[TASK DETAILS] Would you retype the line that contains "Figure 1. Male" and all lines following it to the end of the entries below, exactly and without pictures?

[RECORDS FOR PROCESSING]
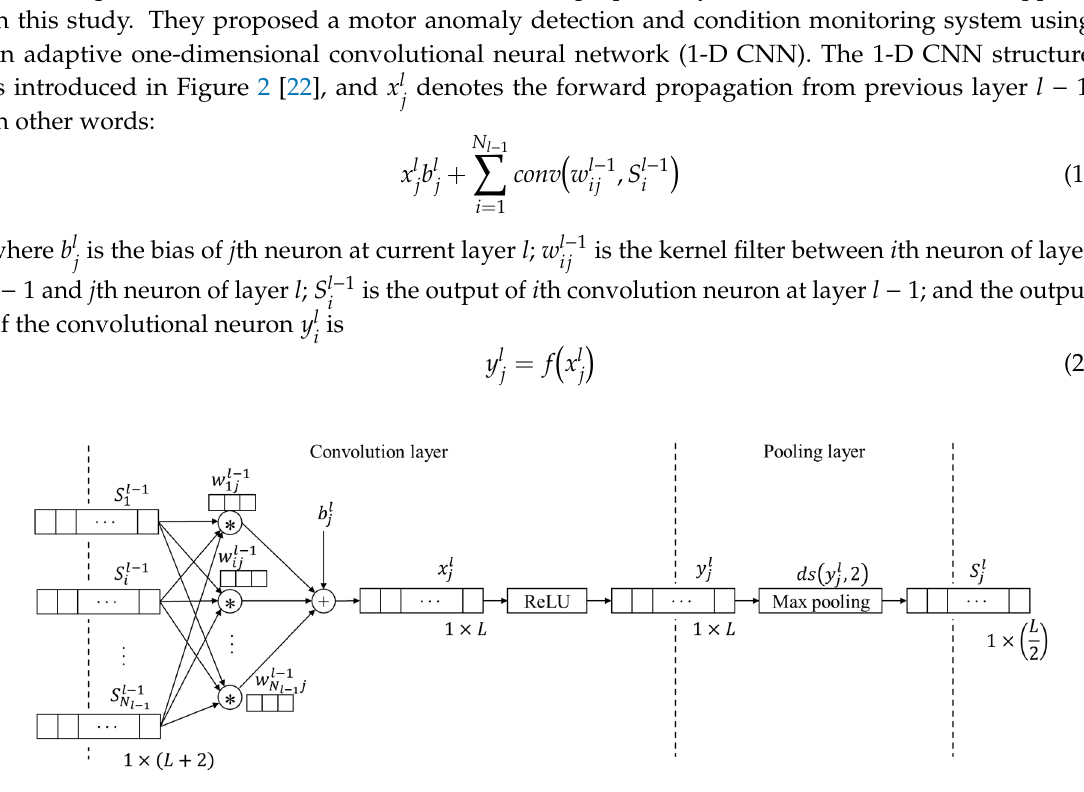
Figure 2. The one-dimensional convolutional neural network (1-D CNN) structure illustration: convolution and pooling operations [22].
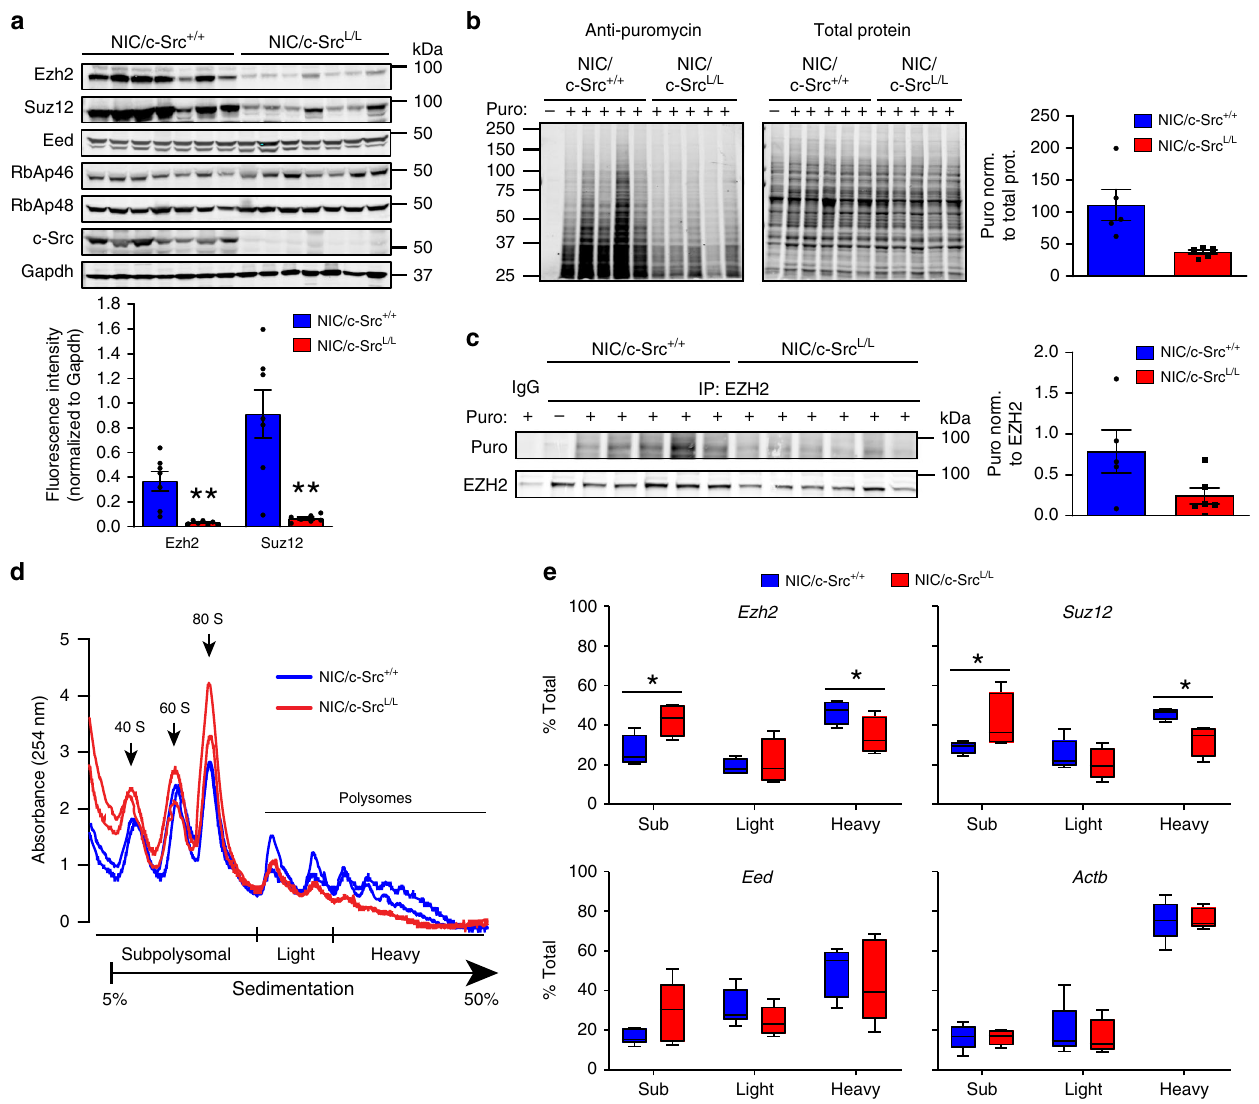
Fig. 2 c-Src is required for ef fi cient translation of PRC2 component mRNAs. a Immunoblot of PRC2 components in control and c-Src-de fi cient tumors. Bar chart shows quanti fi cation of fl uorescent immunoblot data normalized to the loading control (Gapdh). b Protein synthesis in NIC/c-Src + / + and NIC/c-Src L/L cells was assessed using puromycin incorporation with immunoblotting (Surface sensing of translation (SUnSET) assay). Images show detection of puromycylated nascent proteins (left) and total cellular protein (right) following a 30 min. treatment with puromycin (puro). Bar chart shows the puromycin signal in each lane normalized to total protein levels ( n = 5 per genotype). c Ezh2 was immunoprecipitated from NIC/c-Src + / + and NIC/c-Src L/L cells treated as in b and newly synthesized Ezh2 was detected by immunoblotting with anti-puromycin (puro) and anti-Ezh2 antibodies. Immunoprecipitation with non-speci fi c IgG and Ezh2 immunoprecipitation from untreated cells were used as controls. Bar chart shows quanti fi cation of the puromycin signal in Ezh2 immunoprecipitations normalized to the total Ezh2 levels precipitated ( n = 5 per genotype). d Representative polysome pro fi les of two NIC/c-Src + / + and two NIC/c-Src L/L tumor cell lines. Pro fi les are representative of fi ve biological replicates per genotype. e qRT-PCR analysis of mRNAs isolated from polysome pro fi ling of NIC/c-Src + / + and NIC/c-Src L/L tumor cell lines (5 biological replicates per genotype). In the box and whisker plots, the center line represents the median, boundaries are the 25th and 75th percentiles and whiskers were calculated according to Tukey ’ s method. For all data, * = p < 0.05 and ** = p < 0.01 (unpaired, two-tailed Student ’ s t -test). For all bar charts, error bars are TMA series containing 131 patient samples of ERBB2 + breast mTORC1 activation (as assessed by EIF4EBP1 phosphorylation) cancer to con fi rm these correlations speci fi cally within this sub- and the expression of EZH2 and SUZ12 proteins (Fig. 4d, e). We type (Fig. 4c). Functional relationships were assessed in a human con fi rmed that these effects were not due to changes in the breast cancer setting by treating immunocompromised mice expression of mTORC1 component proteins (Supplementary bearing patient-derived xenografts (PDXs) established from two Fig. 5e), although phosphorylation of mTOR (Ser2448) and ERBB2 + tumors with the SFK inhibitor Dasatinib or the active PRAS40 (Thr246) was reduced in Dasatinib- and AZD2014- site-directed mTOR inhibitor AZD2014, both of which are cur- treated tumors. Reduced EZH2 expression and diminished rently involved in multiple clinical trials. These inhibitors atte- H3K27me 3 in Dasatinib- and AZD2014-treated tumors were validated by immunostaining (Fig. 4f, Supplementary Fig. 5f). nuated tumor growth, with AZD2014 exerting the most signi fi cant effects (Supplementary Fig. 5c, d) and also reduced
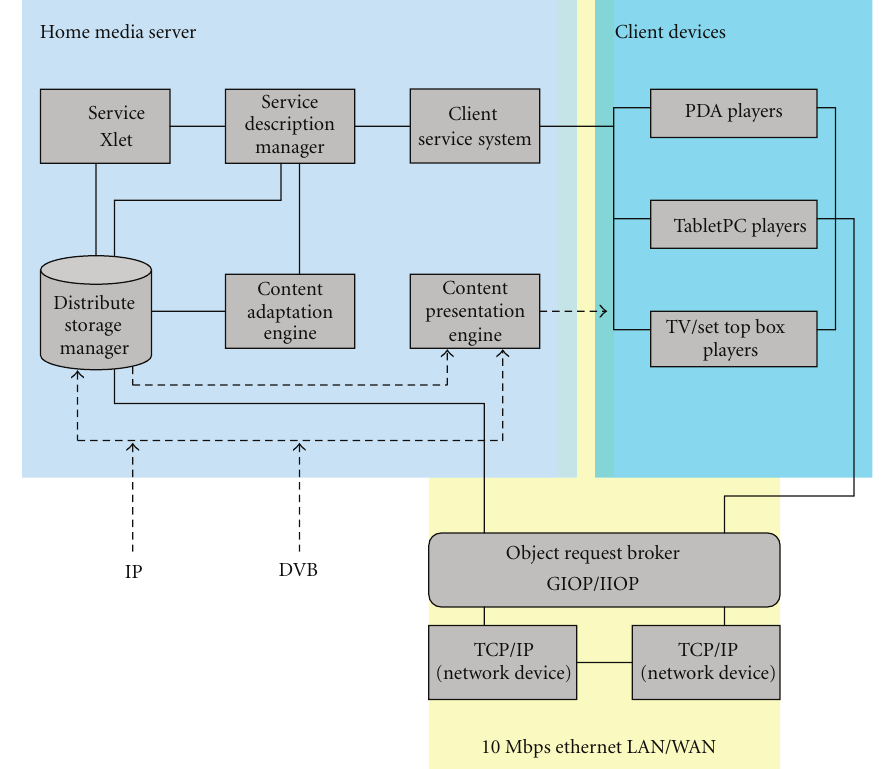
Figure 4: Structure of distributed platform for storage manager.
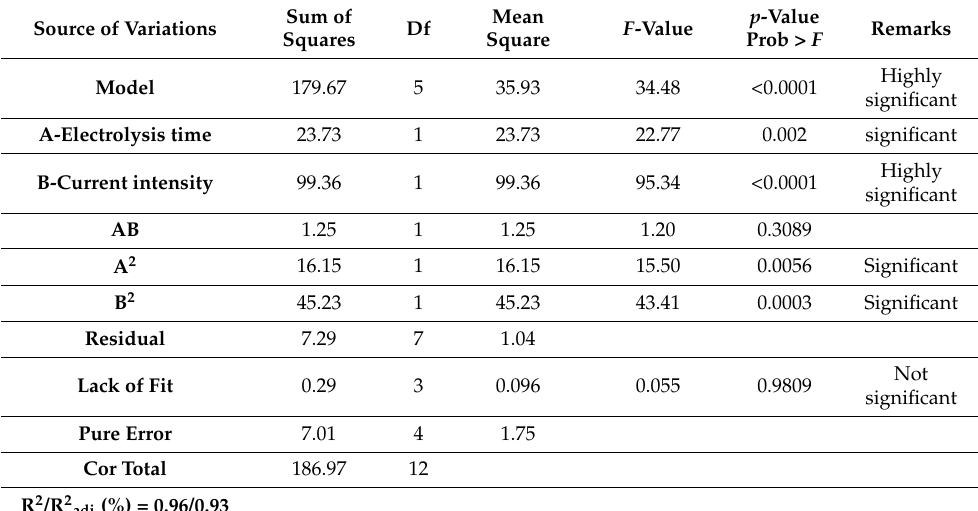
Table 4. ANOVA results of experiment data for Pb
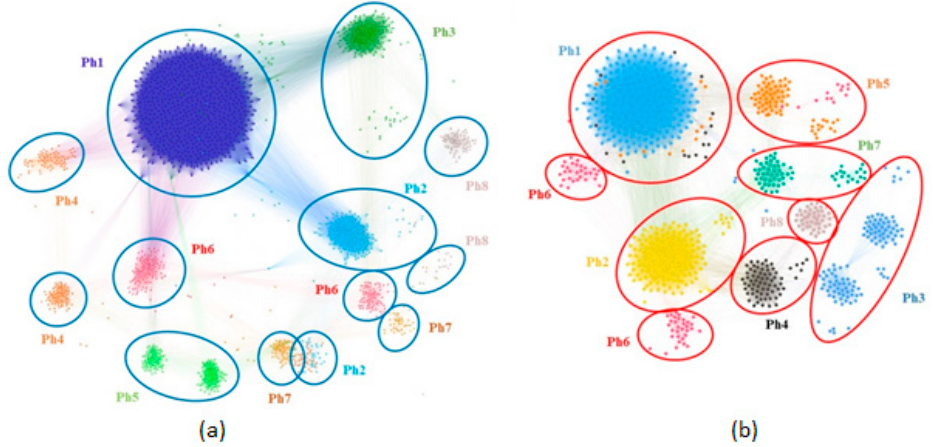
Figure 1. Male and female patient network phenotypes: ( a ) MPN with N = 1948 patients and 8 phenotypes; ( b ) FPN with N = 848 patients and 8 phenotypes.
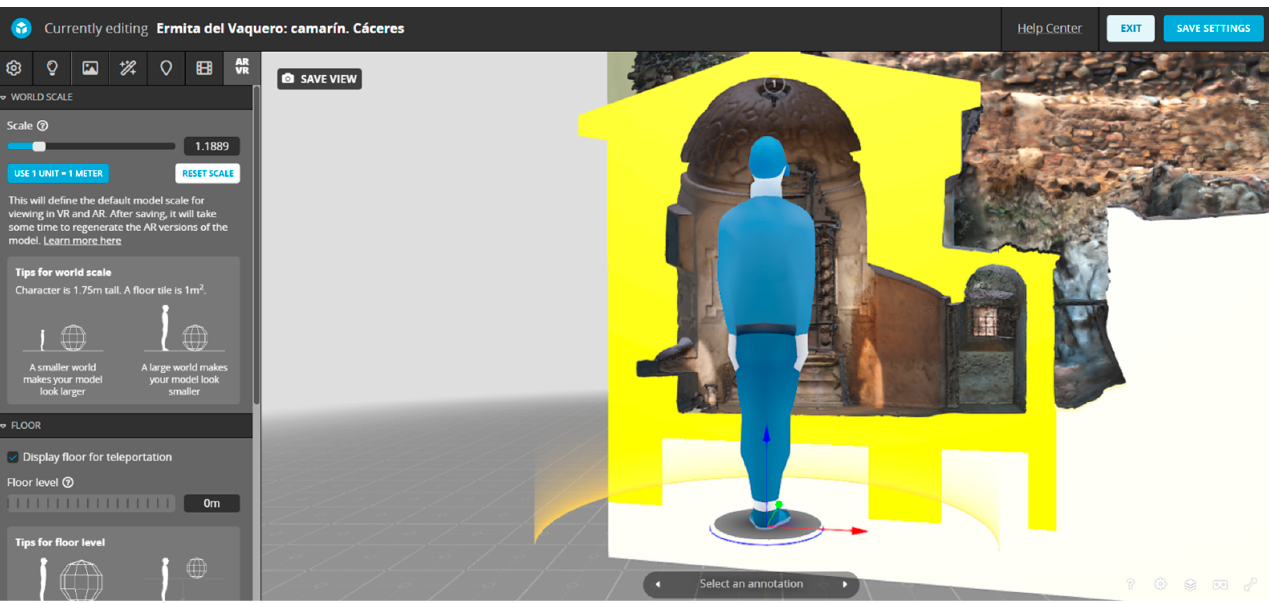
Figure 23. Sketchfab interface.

[RESPONSE BOX]
Figure 1. Male and female patient network phenotypes: ( a ) MPN with N = 1948 patients and 8 phenotypes; ( b ) FPN with N = 848 patients and 8 phenotypes.
Figure 23. Sketchfab interface.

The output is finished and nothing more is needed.